• Problem description
Write out the material below exactly, with no line missing.

• Dataset records
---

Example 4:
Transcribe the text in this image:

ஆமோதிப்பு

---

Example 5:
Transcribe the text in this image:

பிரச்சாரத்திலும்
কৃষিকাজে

• Output of the exercise
---

Example 4:
Transcribe the text in this image:

ஆமோதிப்பு

---

Example 5:
Transcribe the text in this image:

பிரச்சாரத்திலும்
কৃষিকাজে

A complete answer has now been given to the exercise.